Most people think that you need an old-school motorcycle to handle old-school desert races—big, fast and heavy. That’s the way Jack Johnson and Walt Axthelm did it, by George, so that’s the way it should be done, right? Maybe not. This bike was built especially for the Best in the Desert series and it was based on a bike historically relegated to campgrounds and picnic areas. The Yamaha WR250F has a very unadorned racing history, but we decided that should change. Last year the WR was completely redesigned with more YZ-think than ever before. It’s time it earned a racing pedigree.

We admit that a 250cc four-stroke isn’t the right bike if you’re aiming for the overall win. We weren’t thinking in those terms. A top five and perhaps a class win, however, are perfectly within reach for a small-bore four-stroke. The WR can do that and beat its share of larger-displacement bikes along the way, because it can easily be made to produce as much power as the YZ version, and it has a wide-ratio gearbox for those long stretches of open Nevada desert. Also, the mass starts that favored big bikes are long gone. Most long-distance races are timed nowadays.
The first part of the WR’s conversion is easy. Yamaha’s accessory division sells a power-up kit that has a different CPU for the ignition and a new throttle stop. Remember, the WR250F is sold as an off-road model that meets EPA and CARB emission requirements. In stock form, the throttle doesn’t open all the way. To finish the competition conversion, you need an exhaust like the FMF F4.1 Ti system. Even with the accessory black box the WR still doesn’t quite run like a YZ, unless you do a little remapping using the Yamaha Power Tuner. If you have time to do your own testing, it’s not a difficult process; you can simply add fuel and advance the spark until it feels faster. In this case, we used a more efficient method. We installed a Dynojet Power Commander with settings worked out by Jett Tuning. The motor was geared up slightly with a 14/48 sprocket combination. The WR still has a decently low first gear, but Vegas to Reno also has its share of technical sections, so we installed a Rekluse Core EXP 3.0 automatic clutch just to help eliminate the possibility of stalling. We still had the WR’s electric starter; we don’t understand why anyone would disable that for the scant weight savings. In fact, you need a battery and a headlight for some races–Baja and Vegas to Reno, anyway. The stock headlight isn’t worth much, but the Baja Designs Squadron Pro is a compact headlight that doesn’t require any more space than the stocker and produces about 10 times the light using four small LED lamps in a Polysport plastic frame. It costs about $250 but bolts on to the WR without any stator work or anything.
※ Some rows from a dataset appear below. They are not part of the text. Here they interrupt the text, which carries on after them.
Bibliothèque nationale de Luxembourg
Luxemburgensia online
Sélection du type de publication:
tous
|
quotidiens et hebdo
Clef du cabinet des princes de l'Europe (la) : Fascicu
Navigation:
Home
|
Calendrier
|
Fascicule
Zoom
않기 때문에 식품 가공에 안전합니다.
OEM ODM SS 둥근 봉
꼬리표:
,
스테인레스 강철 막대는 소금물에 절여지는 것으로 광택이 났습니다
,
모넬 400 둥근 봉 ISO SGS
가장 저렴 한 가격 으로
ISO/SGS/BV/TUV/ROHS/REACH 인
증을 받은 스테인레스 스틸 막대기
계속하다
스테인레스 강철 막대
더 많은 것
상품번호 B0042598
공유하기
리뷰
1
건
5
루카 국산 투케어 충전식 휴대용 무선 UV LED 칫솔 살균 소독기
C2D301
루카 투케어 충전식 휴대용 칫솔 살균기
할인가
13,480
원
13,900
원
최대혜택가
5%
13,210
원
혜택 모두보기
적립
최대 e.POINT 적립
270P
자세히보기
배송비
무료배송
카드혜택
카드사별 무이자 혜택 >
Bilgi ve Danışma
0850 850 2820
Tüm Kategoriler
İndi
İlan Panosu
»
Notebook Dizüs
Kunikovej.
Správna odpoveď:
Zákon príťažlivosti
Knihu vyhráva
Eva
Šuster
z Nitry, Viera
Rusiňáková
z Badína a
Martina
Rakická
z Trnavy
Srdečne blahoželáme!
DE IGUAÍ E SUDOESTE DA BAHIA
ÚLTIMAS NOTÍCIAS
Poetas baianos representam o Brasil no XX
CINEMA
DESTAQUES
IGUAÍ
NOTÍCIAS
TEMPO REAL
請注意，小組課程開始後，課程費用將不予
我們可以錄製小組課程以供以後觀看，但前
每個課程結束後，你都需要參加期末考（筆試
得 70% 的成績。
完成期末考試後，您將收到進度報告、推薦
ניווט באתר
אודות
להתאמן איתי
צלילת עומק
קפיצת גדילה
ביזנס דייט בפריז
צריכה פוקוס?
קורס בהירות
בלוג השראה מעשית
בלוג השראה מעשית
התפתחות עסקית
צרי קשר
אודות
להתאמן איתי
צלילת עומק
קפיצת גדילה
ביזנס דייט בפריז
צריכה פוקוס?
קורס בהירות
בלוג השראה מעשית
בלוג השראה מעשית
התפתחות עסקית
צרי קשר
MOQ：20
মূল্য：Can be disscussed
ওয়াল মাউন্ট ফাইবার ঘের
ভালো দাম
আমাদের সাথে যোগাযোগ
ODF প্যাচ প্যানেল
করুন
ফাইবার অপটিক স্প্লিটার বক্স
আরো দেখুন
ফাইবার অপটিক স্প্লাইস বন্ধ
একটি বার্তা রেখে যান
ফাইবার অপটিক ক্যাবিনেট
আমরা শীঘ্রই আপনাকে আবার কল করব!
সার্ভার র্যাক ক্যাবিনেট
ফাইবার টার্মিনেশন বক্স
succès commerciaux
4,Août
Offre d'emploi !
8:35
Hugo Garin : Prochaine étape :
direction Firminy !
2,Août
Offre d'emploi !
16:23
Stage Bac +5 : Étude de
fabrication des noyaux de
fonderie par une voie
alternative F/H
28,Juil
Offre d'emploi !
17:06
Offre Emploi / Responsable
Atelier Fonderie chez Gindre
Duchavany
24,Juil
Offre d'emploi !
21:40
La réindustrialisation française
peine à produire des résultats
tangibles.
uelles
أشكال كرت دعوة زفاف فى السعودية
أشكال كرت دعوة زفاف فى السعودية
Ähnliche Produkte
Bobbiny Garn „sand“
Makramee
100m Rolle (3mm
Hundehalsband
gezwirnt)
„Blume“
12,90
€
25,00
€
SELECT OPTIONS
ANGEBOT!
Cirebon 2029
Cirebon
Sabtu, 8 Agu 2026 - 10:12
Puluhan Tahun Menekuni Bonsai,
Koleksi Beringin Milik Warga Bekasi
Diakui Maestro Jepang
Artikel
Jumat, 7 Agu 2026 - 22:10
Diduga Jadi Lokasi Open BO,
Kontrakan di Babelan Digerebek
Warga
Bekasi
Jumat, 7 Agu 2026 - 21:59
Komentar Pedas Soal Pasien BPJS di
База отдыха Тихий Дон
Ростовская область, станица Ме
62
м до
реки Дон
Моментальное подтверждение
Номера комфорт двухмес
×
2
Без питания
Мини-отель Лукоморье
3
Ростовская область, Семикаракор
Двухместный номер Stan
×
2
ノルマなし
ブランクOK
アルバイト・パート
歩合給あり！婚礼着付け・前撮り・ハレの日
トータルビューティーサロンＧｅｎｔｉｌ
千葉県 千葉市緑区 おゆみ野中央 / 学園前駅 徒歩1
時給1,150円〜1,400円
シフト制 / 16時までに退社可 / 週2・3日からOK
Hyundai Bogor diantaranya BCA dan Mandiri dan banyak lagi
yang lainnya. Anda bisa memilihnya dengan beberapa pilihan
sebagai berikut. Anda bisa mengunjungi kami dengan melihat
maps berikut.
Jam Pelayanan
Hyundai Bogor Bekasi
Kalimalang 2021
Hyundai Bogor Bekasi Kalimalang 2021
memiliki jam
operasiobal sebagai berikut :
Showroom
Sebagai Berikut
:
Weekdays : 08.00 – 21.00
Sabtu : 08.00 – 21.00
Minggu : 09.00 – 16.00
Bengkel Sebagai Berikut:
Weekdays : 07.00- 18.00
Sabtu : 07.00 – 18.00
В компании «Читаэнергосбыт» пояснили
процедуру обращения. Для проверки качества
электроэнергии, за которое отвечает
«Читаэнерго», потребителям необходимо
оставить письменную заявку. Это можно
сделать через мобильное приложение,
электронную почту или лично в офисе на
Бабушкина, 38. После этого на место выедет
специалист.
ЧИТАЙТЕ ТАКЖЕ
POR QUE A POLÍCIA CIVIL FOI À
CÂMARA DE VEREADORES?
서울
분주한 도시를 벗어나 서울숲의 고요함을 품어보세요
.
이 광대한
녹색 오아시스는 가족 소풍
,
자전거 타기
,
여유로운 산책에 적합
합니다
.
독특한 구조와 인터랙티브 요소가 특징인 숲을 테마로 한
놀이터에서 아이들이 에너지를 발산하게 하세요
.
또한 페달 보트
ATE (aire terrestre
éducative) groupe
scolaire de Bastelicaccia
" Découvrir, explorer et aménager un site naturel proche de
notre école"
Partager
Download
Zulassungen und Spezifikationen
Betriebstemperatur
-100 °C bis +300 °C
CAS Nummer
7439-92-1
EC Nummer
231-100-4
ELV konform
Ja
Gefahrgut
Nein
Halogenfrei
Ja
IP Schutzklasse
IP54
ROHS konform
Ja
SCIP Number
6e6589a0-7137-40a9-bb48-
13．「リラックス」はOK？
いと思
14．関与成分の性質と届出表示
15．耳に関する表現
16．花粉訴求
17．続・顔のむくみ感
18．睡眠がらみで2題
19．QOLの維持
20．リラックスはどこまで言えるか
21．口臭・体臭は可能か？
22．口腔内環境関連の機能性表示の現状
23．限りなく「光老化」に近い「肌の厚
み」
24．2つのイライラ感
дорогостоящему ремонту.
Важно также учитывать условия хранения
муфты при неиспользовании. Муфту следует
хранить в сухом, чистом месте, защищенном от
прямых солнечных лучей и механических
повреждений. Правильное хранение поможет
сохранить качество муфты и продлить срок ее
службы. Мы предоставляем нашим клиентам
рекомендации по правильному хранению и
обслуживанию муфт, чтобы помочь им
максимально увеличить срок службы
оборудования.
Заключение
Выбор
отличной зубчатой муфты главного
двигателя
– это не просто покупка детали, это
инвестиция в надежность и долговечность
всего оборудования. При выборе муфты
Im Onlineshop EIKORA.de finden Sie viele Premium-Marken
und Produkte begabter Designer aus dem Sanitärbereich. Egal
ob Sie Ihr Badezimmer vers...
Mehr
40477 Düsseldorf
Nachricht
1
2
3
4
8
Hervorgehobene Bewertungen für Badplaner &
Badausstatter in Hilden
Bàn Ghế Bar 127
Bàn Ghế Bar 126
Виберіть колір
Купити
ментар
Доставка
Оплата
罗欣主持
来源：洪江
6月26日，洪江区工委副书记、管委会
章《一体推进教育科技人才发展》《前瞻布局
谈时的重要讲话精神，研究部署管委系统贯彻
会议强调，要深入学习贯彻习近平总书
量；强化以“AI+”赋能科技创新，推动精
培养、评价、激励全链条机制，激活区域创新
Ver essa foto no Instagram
We used an EarthX lithium-ion battery to power the light, the starter and everything else, because it weighs 2 pounds less than stock and has greater capacity.

Troy Vanscourt explores some southwestern terrain on the converted WR250F.

You have to increase the range of the WR just a bit. The fuel stops are typically around 30 miles apart, which is well within the bike’s stock range. But, some go beyond 50 miles and require increased fuel capacity. IMS sells a wing tank that holds 3.2 gallons, meaning it eliminates the radiator shrouds and carries some fuel outboard of the radiators. Switching tanks is also a good idea because you can use an IMS dry-break quick-fill system.
Beyond fuel range there’s human range. Just because a motorcycle can go 70 miles on a tank of gas doesn’t mean the rider can. Seat Concepts specializes in making seats that are good for hours and hours. In this race that’s particularly important. There are rough parts, silty parts and technical parts, but there are also sit-still-and-pin-it parts. Along the same lines, suspension work and a steering stabilizer make the trip less grueling. The WR’s stock suspension is outrageously good for trail riding but not for crossing states at race speed. TBT Racing did the suspension work for about half what other companies charge—and did a good job. Then, a GPR Version 4 stabilizer went on with a billet top clamp.
Survival parts that were left: a Boyesen Supercooler, Pro Taper Fuzion bars and levers, MSR radiator braces, UFO plastics and chainguide, and a PC3 carbon skid plate made the bike just a little tougher.

What started off as a fluffy trail bike is now a fluffy race bike.

We’ve had the bike up to 94 mph. It takes a little more room to get up there than a big bike, but we’re quite sure we don’t want to go any faster. The result that we’re most pleased with so far is the fun factor. Riding the WR is an absolute blast. When you get it up to nearly 100 mph it’s not scary at all. You feel like you can stop quickly and dodge any rampaging Nevada burros that wander onto the course. With enough time in top gear, slowing down to 50 mph feels like walking speed.
High-speed cross-country racing is downsizing almost everywhere in the world. We’ve seen the winners in the Baja 1000 shift from 650s to 450s in the last 10 years. In Dakar the bikes were 1000cc, then 650cc and now 450cc. We admit, we’re a little ahead of the trend, using a 250 but trust us; it’s the way of the future, and we like it.